Я пулей вылетел из сарая, пронесся к изгороди, оперся о нее руками. Ноги не держали, сверхъестественный трепет охватил. Голубое оконце светилось, но я не пойду к ней, я мужчина и сам справлюсь!

Главное — мне знакомо это лицо… Дрожащими руками расстегнул молнию на кармашке сумки, достал фотографию. Опять зажег спичку, взглянул, преодолевая ужас и отвращение. Не она! Ты ведь знаешь, что не она, и уже догадываешься, кто и что… Это лицо Ангелины — вспомни семейный алтарь в цветах. И вот, уже догадавшись, я не мог сдвинуться с места: страх потаенный, даже не соответствующий по своей глубине моменту — мешал. Розыгрыш. Меня разыграли, как с гробом… а может, подсунули улику. Нехорошие игры, смертные, с душком разложения. Но зеленых пятен на лице не было, да и быть не могло.

Я вошел в дом, взял на кухне электрический фонарик (свет мутный, батарейка садится, но сойдет). Вернулся к гробу. На дне в изголовье лежала белая гипсовая маска. Как я вчера сказал: «Посмертные маски отца и матери уничтожены». Доктор уточнил: «Может, у тебя еще какие были?» Кто ж ее сюда принес? Кабанчик, прошмыгнувший в кустах.

Все это я бормотал вслух, пытаясь заглушить таинственный страх, ассоциирующийся с духом разложения. Может быть, память плоти, пальцев, снимавших маску с лица мертвой. Пальцы одеревенели, никак не мог ухватиться за нее, вынуть из гроба. Наконец справился, фонарик в карман сунул, вышел за порог.

Кто-то шел напротив, через дорожку, в кустах. Я вдруг (продолжая, должно быть, опасную игру) приложил к лицу маску. Раздался крик. Надя метнулась назад к штакетнику, я догнал ее, тоже крича: «Надюш, это я! Гипсовую маску в сарае нашел!»

Мы остановились, тяжело дыша, у самой изгороди.

— Прости, я не подумал, как-то машинально.

— Ты эксперимент провел?

— Да нет… сам не знаю. Это лицо ты тогда видела?

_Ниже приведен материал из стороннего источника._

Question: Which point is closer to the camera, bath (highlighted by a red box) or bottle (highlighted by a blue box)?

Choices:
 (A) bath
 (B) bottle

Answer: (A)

— Кажется, да, — она вся дрожала, я обнимал ее за плечи. — У тебя на кухне свет загорелся, и я… что за маска?

— Посмертная. Одной женщины, она погибла в автомобильной катастрофе.

— А где ты взял?

— Кто-то положил в гроб. Надюша, вспомни точно. Отсвет из окон падал на лицо, да? А человек стоял в кустах?

— Да, вон там, под яблоней.

— То есть фигуры почти не видно было?

— Смутно. Белая фигура, крылья над плечами.

— Если человек, например, в белой рубашке или свитере, поднял руки, придерживая маску?

— Господи, зачем?

— Да чтоб лицо нельзя было увидеть и опознать впоследствии.

— Значит, то был убийца?

— Вполне вероятно.

— А кто маску подложил? Ведь ее раньше не было?

— Не было, конечно.

— Я боюсь, Макс! Поживи у меня, я тебя прошу, хоть до пятницы, до Андрея, пожалуйста, пойдем, — говорила Надя бессвязно. Тебя смертельно ненавидят и во второй раз не промахнутся! Пожалуйста.

— Если только ради тебя… — я осекся: прямоугольные стеклышки соседской веранды вспыхнули голубоватым от тюлевых занавесок светом, и сад наполнился слабым мерцанием. — Тебе уже нечего бояться — ты не одна.

Надя обернулась.

— Ой, Андрей приехал!

— Сегодня, между прочим, понедельник.

— Ой, что-то случилось!

— Погоди, — я взял ее лицо в ладони, вгляделся. — Почему ты сказала, что Котов человек опасный?

— Он на нашей улице то и дело мелькает.

— У него тут невеста в восьмом доме.

— А-а.

— Так вот. Я с ним завтра хочу встретиться и рассказать о новых фактах.

— О каких? О маске?

(Вообще-то чувствовалось, что ей не терпится уйти).

— Не только о маске. О дереве.

— Что это значит?

— «У лукоморья дуб зеленый; златая цепь на дубе том; и днем и ночью…»

— При чем тут Пушкин? Ничего не понимаю!

— Не понимаешь? Правда? — я все смотрел в голубые глаза: неужели человек с таким лицом может лгать?.. — Ну, с слава Богу. Иди.

Она легко коснулась холодными губами моей щеки (уже торопясь, уже не со мной) и ушла.

— До поздней ночи я ждал на веранде братца, не дождался: либо он не имеет к дуплу никакого отношения, либо Надя ему наши разговоры не передает.